Ela está sempre visível, é pública, diferente das imagens dos álbuns, que podem ser
configuradas de modo a eleger quem poderá visualizá-las. Se, como confirma Goffman, “na
vida cotidiana, por certo, há uma clara compreensão de que as primeiras impressões são
importantes”, diria, sem rodeios, que as primeiras impressões são ainda mais importantes na
internet e nos sites analisados, pois, diferente do contato físico, que engendra diferentes
elementos interacionais, como a fala e os gestos, nos SRS o contato comunicacional é
precedido de uma avaliação da imagem do usuário. O cuidado com a “cara”, portanto, é
importante. Quando perguntados sobre a relevância da aparência nos sites, as respostas dos
informantes foram parecidas:
(...) nesses sites de relacionamento diria que é primordial ter uma boa
aparência pois ninguém estará interessado em parar para conversar
contigo e desfazer a má impressão q teve com vc. (21 anos,
estudante).
“Temos que estar bem na foto, se nos sentimos feia a foto já não vai.

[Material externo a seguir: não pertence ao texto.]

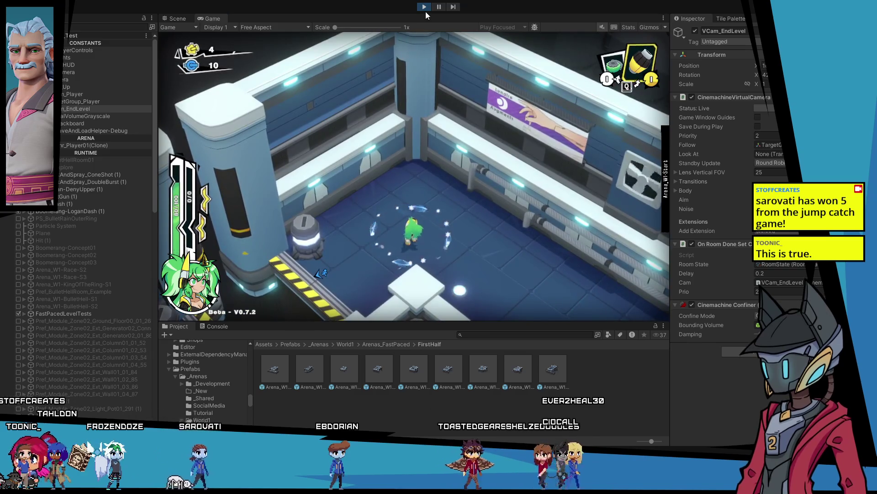
click(423, 10)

Acho que a grande maioria se preocupa em ter uma aparência boa”.
(26 anos, fisioterapeuta).
“eu acredito que sim! Tanto que quando você está com uma fotinha
bonitinha aparece um monte de gente, se coloca uma foto meio
estragadinha não aparece ninguém!” (23 anos, jornalista).
“Se eu me achar feia em uma foto jamais postaria”. (25 anos,
administradora).
“contribui muito quem esta vendo, então deve-se ter um boa
aparência.” (44 anos, eletricista).
A próxima página traz uma sequência de fotografias de perfil de alguns dos sujeitos
analisados, tanto do Orkut quanto do Facebook. Elas são elementos da fachada apresentada
por cada um e por isso o cuidado em escolhê-las. Os usuários aparecem sempre bem vestidos,
geralmente sorrindo, num cenário previamente escolhido.
97
1- Fotografia de perfil
2- Fotografia de perfil
3- Fotografia de perfil
4- Fotografia de perfil
5- Fotografia de perfil
6- Fotografia de perfil
7- Fotografia de perfil
8- Fotografia de perfil
9-Fotografia de perfil
10- Fotografia de perfil
11- Fotografia de perfil
12-Fotografia de perfil
98
Dentre todas as maneiras de autorrepresentação fornecidas pelos sites – dados do
perfil, mensagens, vídeos, comentários... – as fotografias parecem melhor ilustrar a questão da
fachada criada. A imagem de perfil, por exemplo, é quase sempre retocada, cortada, de modo
a tirar de cena o que não pode ser visto, ressaltando o que deve melhor aparecer: o usuário,
em seu mais perfeito close-up.
Alguns me confessaram já ter utilizado uma fotografia falsa como imagem de perfil.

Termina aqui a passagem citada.